Republicans were in favor of the bill while Democrats opposed it, reports Marijuana Business Daily. Despite the pushback from Dems, advocates, and veterans alike, the House Appropriations Committee approved the measure nonetheless. As a result, it’s headed to the House floor for a vote.
The plan revolving around a THC cap comes on the heels of legislators lifting the ban of smokable marijuana for medical patients less than a month ago. That ban resulted in a years-long controversy for the state, which included multiple losses in state courts, and only ended thanks to newly-elected Republican Gov. Ron DeSantis demanding legislators do so.
But it appears history will repeat itself in the Sunshine State, as politicians hold the line on misinformed agendas. Rep. Ray Rodrigues invited what is sure to be a new controversy for the state government after basing the new bill (HB 7117) on research that claimed cannabis with less than 10 percent THC still helped patients and other studies that suggested higher levels of THC would induce psychosis in patients.

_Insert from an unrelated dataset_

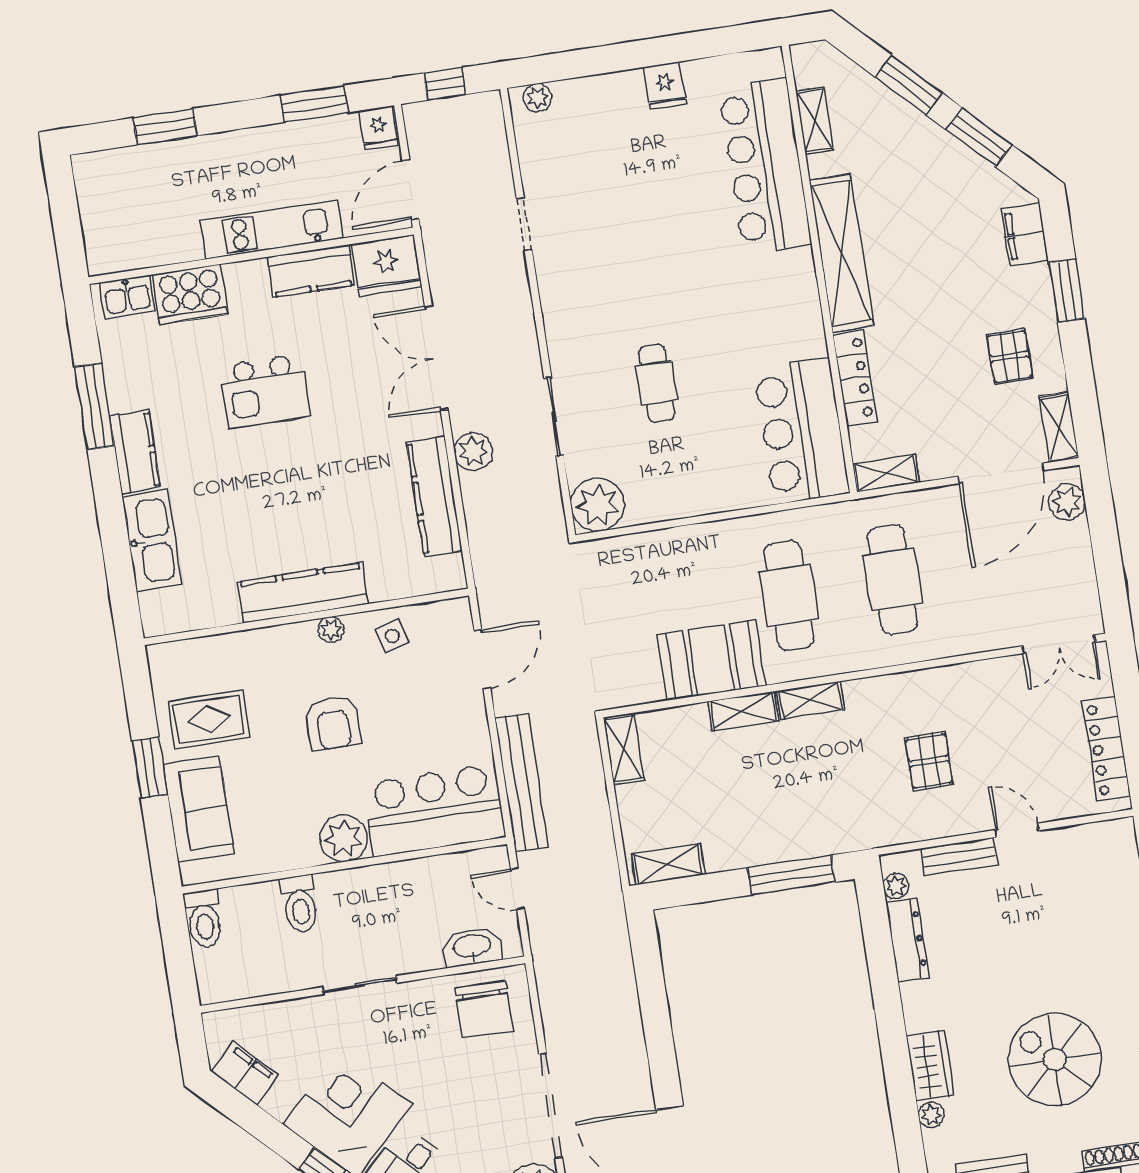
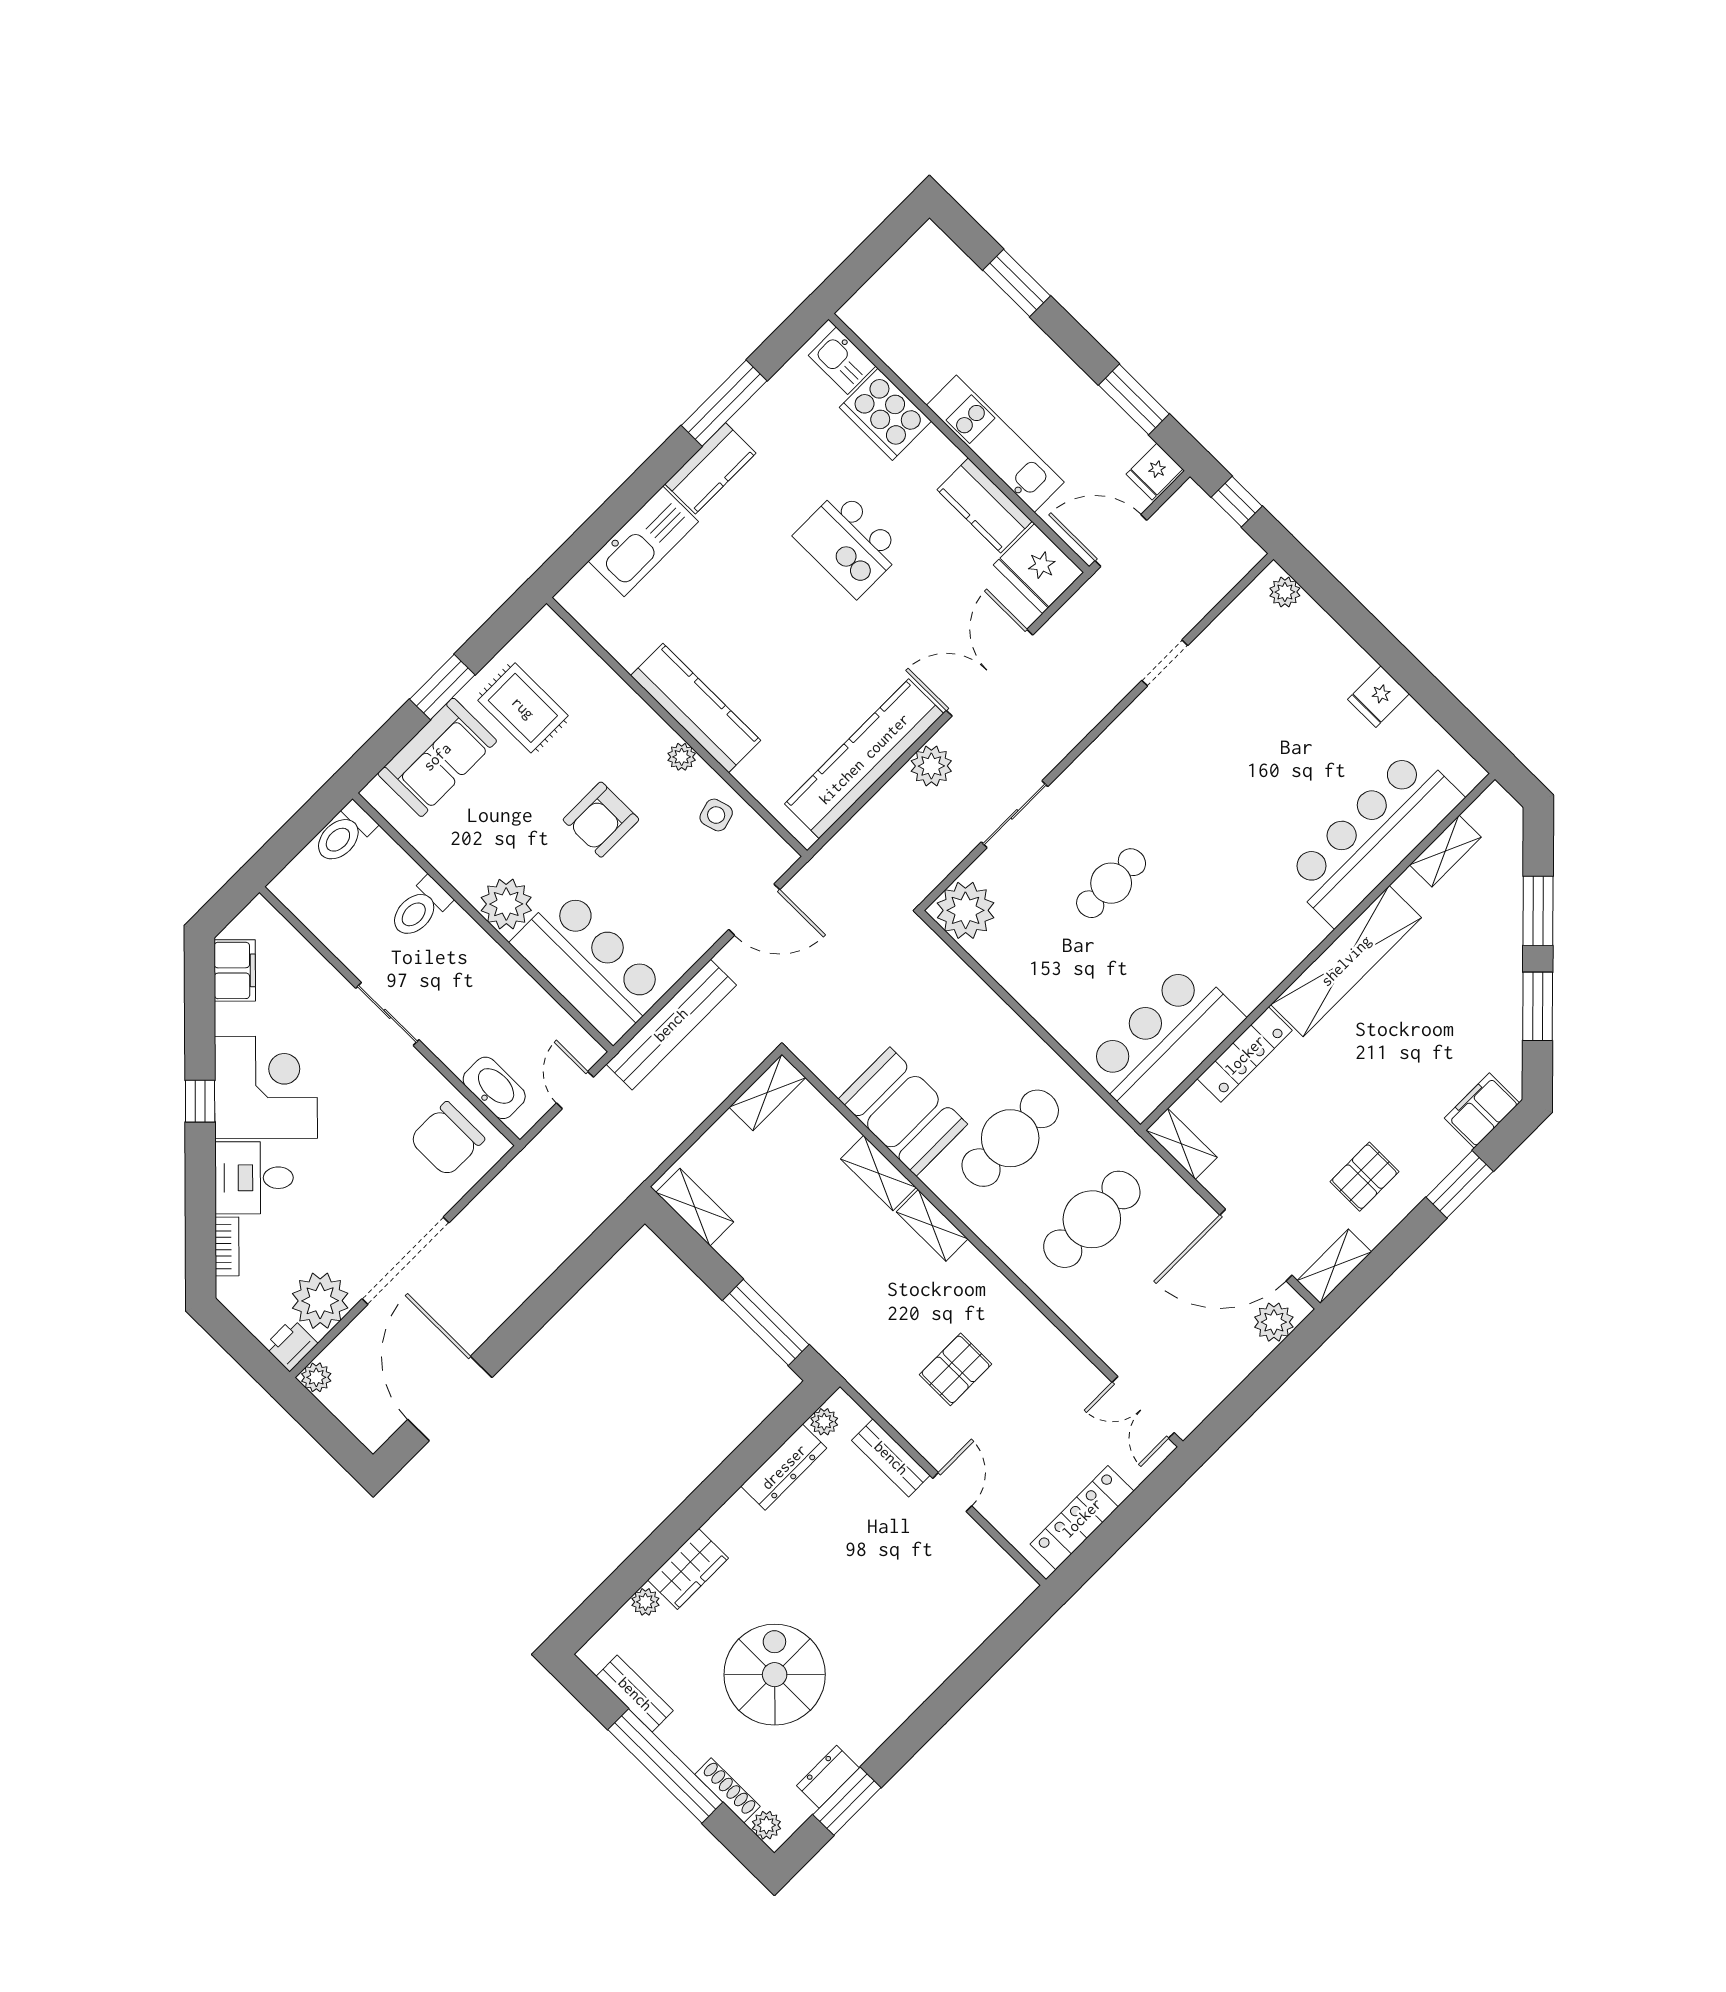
kitchen counter: (434, 496) -> (864, 759), width x1.39, depth x1.17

“There’s absolutely science that shows the product of medical cannabis that’s 10 percent or less of THC is helpful for medical conditions. I’m a believer. I was an agnostic on that when we passed the constitutional amendment. I’ve studied the science, and I’ve been led to believe that absolutely there’s a benefit from that,” Rodrigues said prior to the committee vote.
However, the Sun Sentinel reports that “scientists who work for one of the state’s licensed medical marijuana operators dispute the findings in the research cited by Rodrigues.” For example, the study revolving around cannabis inducing psychosis didn’t hold as much scientific weight as mainstream media headlines might’ve claimed, which we’ve previously explained here.
Such a THC cap could further drive illicit black-market sales, opponents of the measure also argued. While the bill would provide free medical marijuana cards for veterans in an attempt to sweeten the deal, Jimmy Johnston, a veteran and president of the North Florida chapter of Weed for Warriors Project, argued it’s a carrot being dangled that would only save vets $75 a year.
“A bill that was supposed to be about helping a community that is plagued with drug addiction and drug overdose … a bill that was supposed to be about helping a veteran community that is plagued (with) suicide is now being used as leverage by lawmakers to try and impose their will on the people,” Johnston said.